Seeing extraordinary in the ordinary

Raleigh teen wins contest with essay starring a chair

schandler@newsobserver.comOctober 21, 2012 

When Isabelle Blank looks at an antique object, what she sees isn’t limited to its monetary value or even just its aesthetics. She sees a story – experiences and feelings passed down from all the people who owned that item before to the person beholding it today.

That vision – plus a lifetime around antiques and a love for writing – came together in the story that won Isabelle, 15, the top prize for her age group in “The Biography of an Object” writing contest.

Sponsored by several antiques firms and publications, the contest asked entrants to pick an antique object and write a story about its life. Isabelle chose to write about a Chippendale chair, giving the simple object a remarkable life story.

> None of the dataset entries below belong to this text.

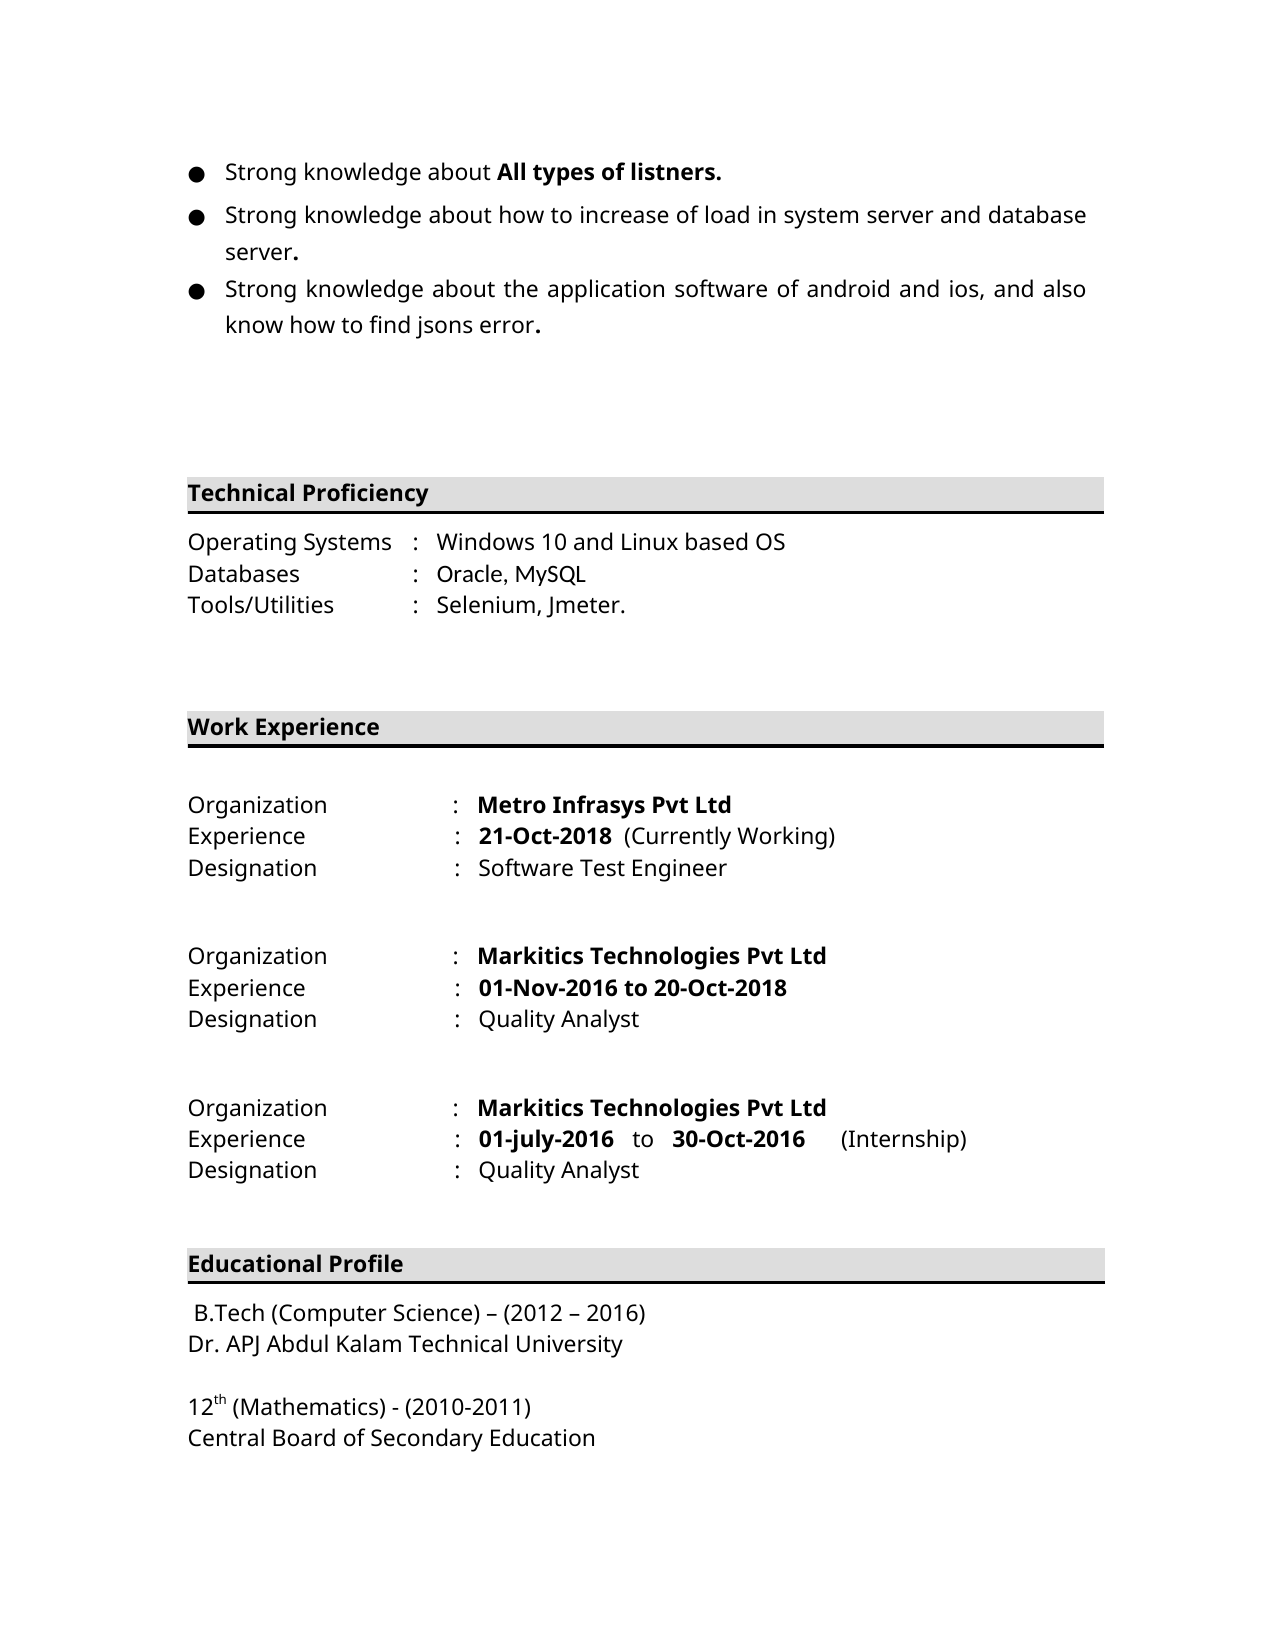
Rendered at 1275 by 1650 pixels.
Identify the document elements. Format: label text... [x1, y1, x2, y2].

list Strong knowledge about All types of listners. [187, 150, 1087, 193]
text Central Board of Secondary Education [187, 1422, 1087, 1453]
text Technical Proficiency [187, 477, 1104, 514]
text Databases : Oracle, MySQL [187, 557, 1087, 589]
text Educational Profile [187, 1248, 1105, 1284]
text Organization : Markitics Technologies Pvt Ltd [187, 1091, 1087, 1123]
text Organization : Markitics Technologies Pvt Ltd [187, 940, 1087, 971]
list Strong knowledge about the application software of android and ios, and also know how to find jsons error. [187, 267, 1087, 341]
text Designation : Software Test Engineer [187, 851, 1087, 883]
text Experience : 01-Nov-2016 to 20-Oct-2018 [187, 971, 1087, 1003]
text Designation : Quality Analyst [187, 1154, 1087, 1185]
text Experience : 21-Oct-2018 (Currently Working) [187, 820, 1087, 851]
text Dr. APJ Abdul Kalam Technical University [187, 1328, 1087, 1359]
text B.Tech (Computer Science) – (2012 – 2016) [187, 1297, 1087, 1328]
text Organization : Metro Infrasys Pvt Ltd [187, 789, 1087, 820]
text Tools/Utilities : Selenium, Jmeter. [187, 589, 1087, 620]
text Designation : Quality Analyst [187, 1003, 1087, 1034]
text Work Experience [187, 711, 1104, 748]
text Experience : 01-july-2016 to 30-Oct-2016 (Internship) [187, 1123, 1087, 1154]
text 12th (Mathematics) - (2010-2011) [187, 1390, 1087, 1422]
list Strong knowledge about how to increase of load in system server and database server. [187, 193, 1087, 267]
text Operating Systems : Windows 10 and Linux based OS [187, 526, 1087, 557]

In her story, Isabelle creates a young girl who learns that her grandfather has a secret in the midst of the Civil War. She discovers decades later, when recovering her grandfather’s well-worn desk chair, papers that reveal her grandfather had made his home a stop on the Underground Railroad.

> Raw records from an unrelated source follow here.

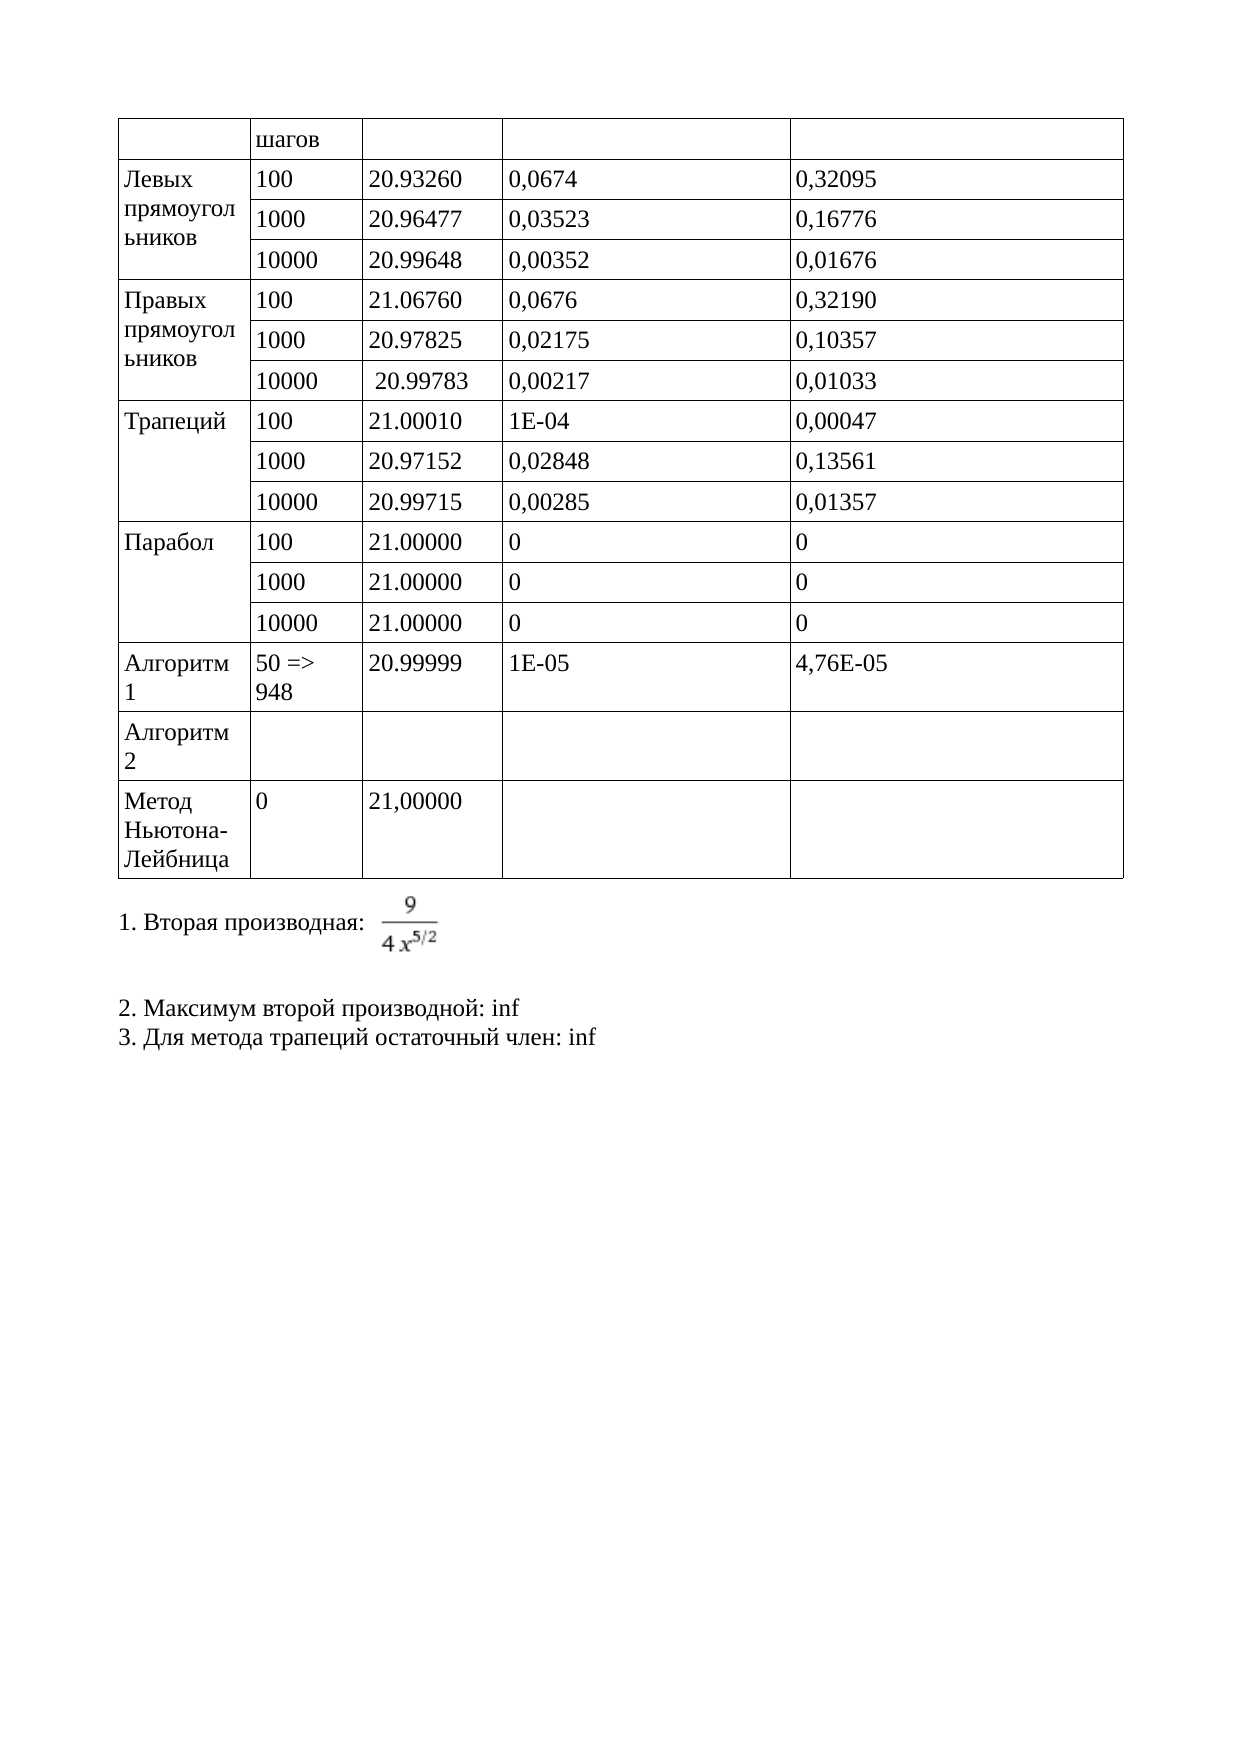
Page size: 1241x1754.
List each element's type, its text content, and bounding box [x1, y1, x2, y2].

table_cell [503, 712, 790, 780]
table_cell 0,32190 [791, 280, 1123, 320]
table_cell 1000 [251, 563, 362, 602]
table_cell 0 [503, 563, 790, 602]
table_cell 20.99999 [363, 643, 502, 711]
table_cell 1E-05 [503, 643, 790, 711]
table_cell 1000 [251, 321, 362, 360]
text [460, 907, 1122, 936]
table_cell 100 [251, 280, 362, 320]
table_cell 21.00000 [363, 563, 502, 602]
table_cell 100 [251, 401, 362, 441]
text 3. Для метода трапеций остаточный член: inf [118, 1022, 1122, 1051]
table_cell 0 [503, 522, 790, 562]
table_cell 100 [251, 160, 362, 199]
table_cell 20.96477 [363, 200, 502, 239]
table_header шагов [251, 119, 362, 158]
table_cell 10000 [251, 482, 362, 521]
table_cell 20.93260 [363, 160, 502, 199]
table_cell 0 [791, 603, 1123, 642]
table_cell 1000 [251, 200, 362, 239]
table_cell 0,00217 [503, 361, 790, 400]
table_cell 21.06760 [363, 280, 502, 320]
table_header [363, 119, 502, 158]
picture [371, 884, 460, 969]
table_cell 0,16776 [791, 200, 1123, 239]
table_cell 50 => 948 [251, 643, 362, 711]
table_cell Метод Ньютона-Лейбница [119, 781, 250, 878]
table_cell 20.99783 [363, 361, 502, 400]
table_cell Трапеций [119, 401, 250, 521]
table_cell 0,01676 [791, 240, 1123, 279]
table_cell 0,01033 [791, 361, 1123, 400]
table_cell [363, 712, 502, 780]
table_cell 0,02848 [503, 442, 790, 481]
table_cell Алгоритм 2 [119, 712, 250, 780]
table_header [503, 119, 790, 158]
table_cell Левых прямоугольников [119, 160, 250, 279]
table_cell 20.97152 [363, 442, 502, 481]
table_header [119, 119, 250, 158]
table_header [791, 119, 1123, 158]
table_cell 1E-04 [503, 401, 790, 441]
table_cell 10000 [251, 240, 362, 279]
table_cell 0,10357 [791, 321, 1123, 360]
table_cell 0,13561 [791, 442, 1123, 481]
table_cell 0 [791, 522, 1123, 562]
table_cell Алгоритм 1 [119, 643, 250, 711]
table_cell 0,32095 [791, 160, 1123, 199]
table_cell [791, 712, 1123, 780]
table_cell 1000 [251, 442, 362, 481]
table_cell 0 [251, 781, 362, 878]
table_cell 0,03523 [503, 200, 790, 239]
table_cell 4,76E-05 [791, 643, 1123, 711]
table_cell 0 [791, 563, 1123, 602]
table_cell 21.00000 [363, 603, 502, 642]
table_cell 21.00000 [363, 522, 502, 562]
table_cell Парабол [119, 522, 250, 642]
table_cell Правых прямоугольников [119, 280, 250, 400]
table_cell 0,00352 [503, 240, 790, 279]
table_cell 0 [503, 603, 790, 642]
table_cell 20.99648 [363, 240, 502, 279]
table_cell [791, 781, 1123, 878]
table_cell 0,0676 [503, 280, 790, 320]
table_cell 10000 [251, 603, 362, 642]
table_cell 0,01357 [791, 482, 1123, 521]
table_cell 10000 [251, 361, 362, 400]
table_cell 21,00000 [363, 781, 502, 878]
text 1. Вторая производная: [118, 907, 371, 936]
table_cell 20.99715 [363, 482, 502, 521]
table_cell 100 [251, 522, 362, 562]
table_cell 0,00285 [503, 482, 790, 521]
table_cell 0,00047 [791, 401, 1123, 441]
table_cell 20.97825 [363, 321, 502, 360]
table_cell 21.00010 [363, 401, 502, 441]
table_cell [251, 712, 362, 780]
table_cell 0,02175 [503, 321, 790, 360]
table_cell 0,0674 [503, 160, 790, 199]
text 2. Максимум второй производной: inf [118, 993, 1122, 1022]
table_cell [503, 781, 790, 878]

From a suggestion list that included such tantalizing antiques as a mummified bird, a vampire-slaying kit, and a doll carved out of a wooden bedpost, Isabelle chose an ordinary chair precisely because it’s ordinary.

“Everybody has a chair in their house,” said Isabelle, a sophomore at Cary Academy, “and I thought it would be cool to create an extraordinary history for such an ordinary object.”

“I think that part of the power of antiques is their history and that they’re relatable and usable,” she continued, “and I thought that the chair was a perfect manifestation of that.”

Even though her story is a work of fiction, Isabelle wanted to make sure she got the details right, so she researched actual houses in Philadelphia that were part of the Underground Railroad and read up in one of her parents’ many books about antiques to learn all about Chippendale chairs.

She admits that as a young child she didn’t share her parents’ passion for antiques, but as she got older and wiser, she started to understand all their trips to shops and sales.

“I’ve grown to be interested in antiques because I think that antiques silently tell a story,” she said. “When I go to those shows, it’s really cool to look at all of these objects and think that many people have owned these objects beforehand, and each of those people have lives and stories and varying personalities, and these people are a part of these objects.”

Her favorite piece of antique furniture in her own house is a bow-front chest that she calls “a treasure that holds treasure” in the form of her own family’s belongings, but her most cherished items are pieces of antique jewelry, especially a Victorian seed-pearl and garnet ring her parents gave her.

“That’s my favorite because I get to wear it, I wear it almost all the time, so I think that it’s cool my story is being added to it, my experiences,” she said.

A big part of Isabelle’s story is competitive figure skating. She says she skates “for 20 percent,” explaining that 80 percent of skating is hard work that sometimes “messes with your head and your confidence,” but the other 20 percent is all about “the purity of the movement.”

In times that fall in that 20 percent, she said, “I’m not thinking about writing or school or even memories, I’m just focusing on what my body is doing. When I’m in those sort of moments, I feel so powerful and able, it’s just a really great feeling that I get from skating, so it’s worth all the hours.”

She spends many other hours writing.

“Ever since I was little I’ve loved to write,” said Isabelle, who lives in Raleigh. “I love that writing can convey such truth about human nature and about causes behind actions of people.”

One truth about human nature is that some people – especially young people – dismiss items from the past as old-fashioned junk. But Isabelle knows that history and its artifacts have something important to tell us, including lessons that can be useful in modern times.

“People who disregard history or antiques as useless and out-of-date or boring, they’re missing the point of the past,” she said.